If you want to experience some relaxing time at an authentic Ecuadorean hacienda without paying very much, then Hacienda Guachala is a perfect choice. A friend and I stayed here for two nights mid-week in March 2011 before spending a weekend in Otavalo. Even if you don’t have time to stay for a night or two, I would highly recommend stopping here for a couple hours to enjoy lunch and just walk through the beautiful grounds and admire the history of this place. Hacienda Guachala is about one mile off the Panamerican highway on a paved road about twenty minutes south of Otavalo and a bit more than an hour north of Quito. It’s a perfect stopping place on a trip between Quito and Otavalo. The Hacienda is also about 5 minutes south of the equator and the Quitsato Project Solar Clock/Calendar (which is definitely worth stopping for) and about 10 minutes south of the city of Cayambe (not much for tourists to see in Cayambe).
The hacienda’s grounds are simply gorgeous with beautiful flowers, trees and bushes. The old buildings and courtyard make it authentically feel like you’ve gone back in time. It is very relaxing surroundings compared to the noise and hustle of Quito.
Lodging prices are a terrific bargain. We had a room with three twin size beds for $40. My bed was comfortable, but my friend complained about his mattress. The beds are rustic wooden tree branch frame beds with thin mattresses and lots of wool blankets on them. It gets very cool here at night so bring a warm jacket. The rooms do not have heat, AC or a fan. However they do have fireplaces. We decided not to bother setting a fire although the fireplace was obviously well used and the room had a definite smoky odor from smoke that has permeated into the painted walls and room furnishings. People with respiratory issues may not want to stay here. The room was large with high ceilings. The bathroom was somewhat cramped and dated, but clean. Larger people may feel very awkward and confined in the small shower stall.

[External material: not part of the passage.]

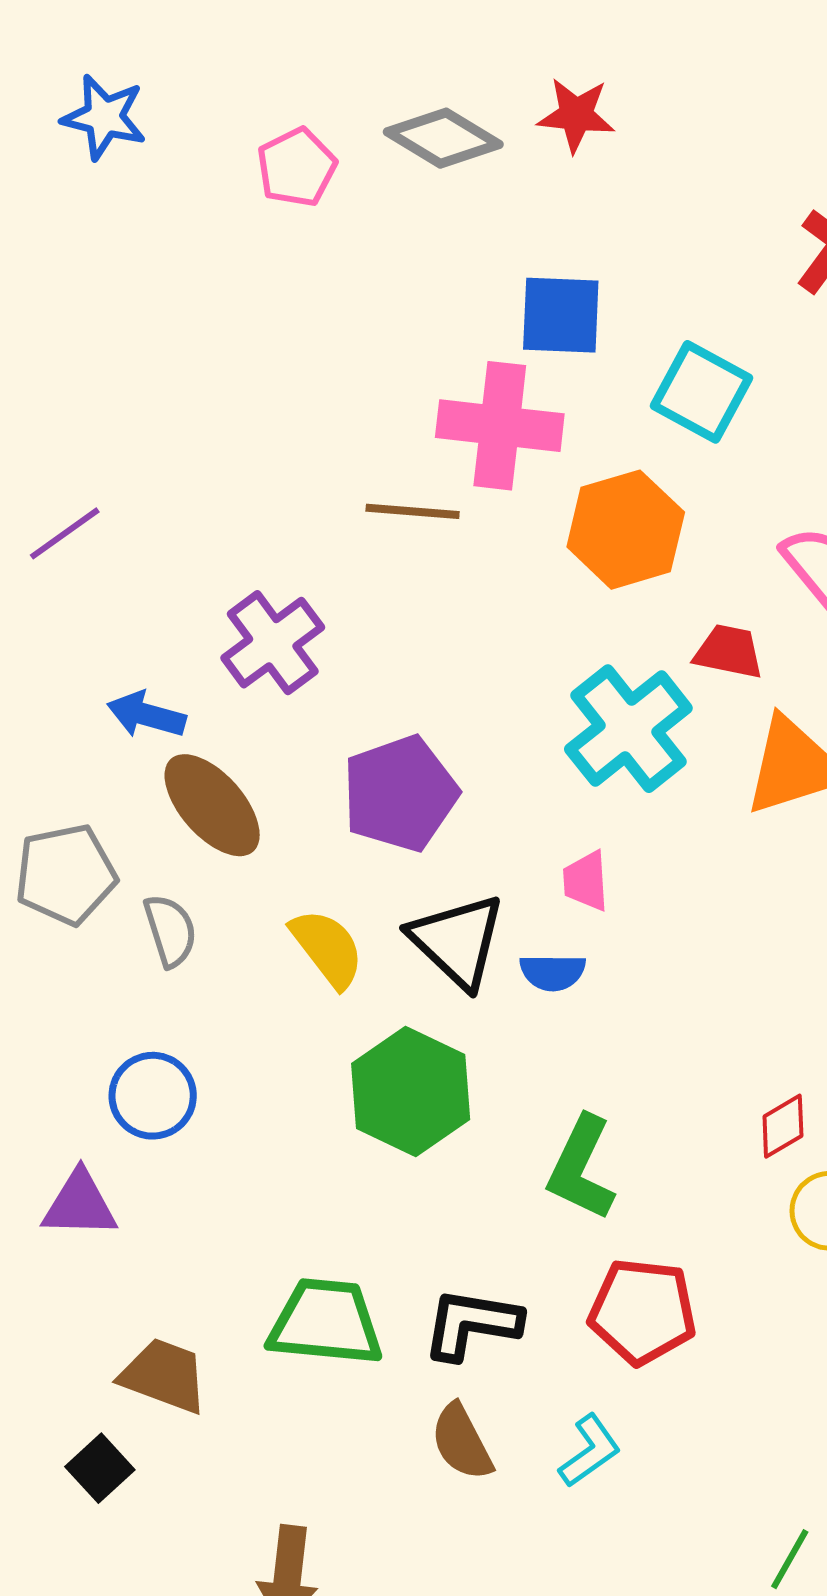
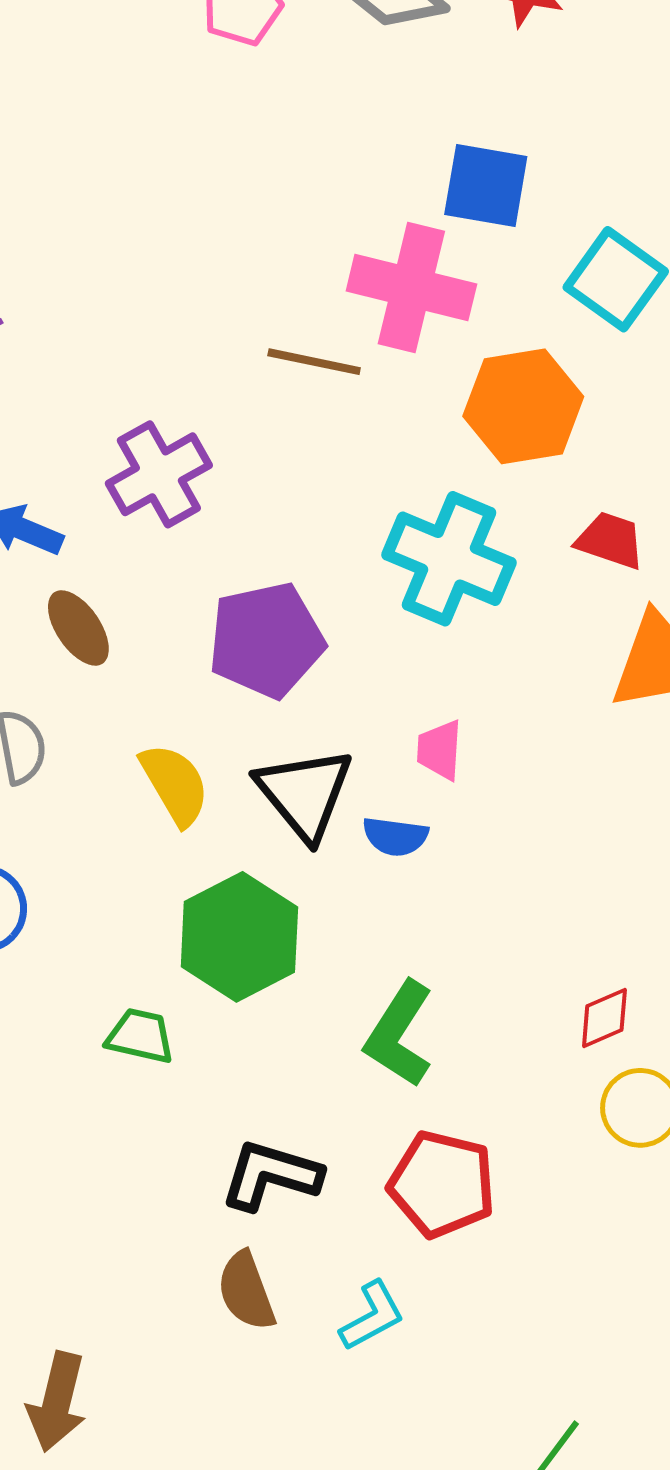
cyan cross: (628, 729) -> (449, 559), moved, turned -36
brown ellipse: (212, 805) -> (78, 628), size x0.7
green trapezoid: (326, 1322) -> (140, 1036), moved, size x0.6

The food was a highlight. We ate all our meals (2 lunches, 2 dinners and 2 breakfasts) at the Hacienda. There is ample variety on the menu and the prices were a really great bargain. The menu is in both English and Spanish so placing your order with the Spanish-only speaking wait staff is not too challenging. It’s very fortunate that the food here is exceptional because there are no other options for getting a meal without asking for a taxi to come and take you somewhere. I saw a few restaurants on the Pan American highway about a mile walk from the Hacienda, but nothing that looked worthy of venturing to. There is a small town closer to the Hacienda if heading away from the Pan American highway, but I didn’t walk fully in to explore what might be there.
The nearby town of Cayambe is famous for its dairy products and for "bizcochos", a type of rich, buttery biscuit. The women in the kitchen at Guachala baked fresh bizcochos on both days we were there. In addition to giving us a sample fresh out of the oven, we had a basket full of them with each meal. I don’t want to think about how many calories I consumed in the less than 48 hours we spent there!!! At breakfast they served fresh yogurt and real butter and fresh made jams. Their food was truly exceptional.
All the staff we encountered at Hacienda Guachala were exceptionally friendly. My Spanish is very limited so we did encounter language challenges when we first arrived. The woman working the front office did not speak English and was asking me questions that were beyond what my Spanish travel phrase book could handle for translation. Nevertheless, she showed us to our room and we were set.
I had made reservations several weeks in advance from the US via e-mail. I was concerned over the lack of responsive communication I received back from them, even when I sent some e-mails in Spanish. They responded that they had availability, but never really confirmed that I had a reservation. My frustration was at a point of almost giving up and reserving a room elsewhere. When we arrived in Quito several nights before we were to go to the hacienda, I had the concierge at our Quito hotel call the hacienda just to confirm that they still had a room for us. They told him everything was set and so I felt better then. As it turned out, there were very few other guests staying there those nights and we practically had the entire place to ourselves.
The hacienda has a beautiful library, although the older books are kept locked behind glass doors. There is a pool table for use by the guests in the library along with a few ancient computers. We eventually had success getting an internet connection but don’t expect too much from those computers. The library also had a small TV with satellite that allowed us to watch CNN and Fox News in English. The hacienda also has a pool enclosed in a green house filled with beautiful flowers. It was very relaxing and pleasantly warmer just sitting by the pool under the enclosure.
One particular reason I wanted to stay at Hacienda Guachala was in hope of being able to see Mount Cayambe. Sadly, the peak was covered in clouds for the entire 2 days we were there. Even during clearer times you would have to venture away from the hacienda to get an unobstructed view looking east to Mount Cayambe.
I would certainly recommend staying at Hacienda Guachala, however, if I could redo my vacation I would have stayed for one night rather than two.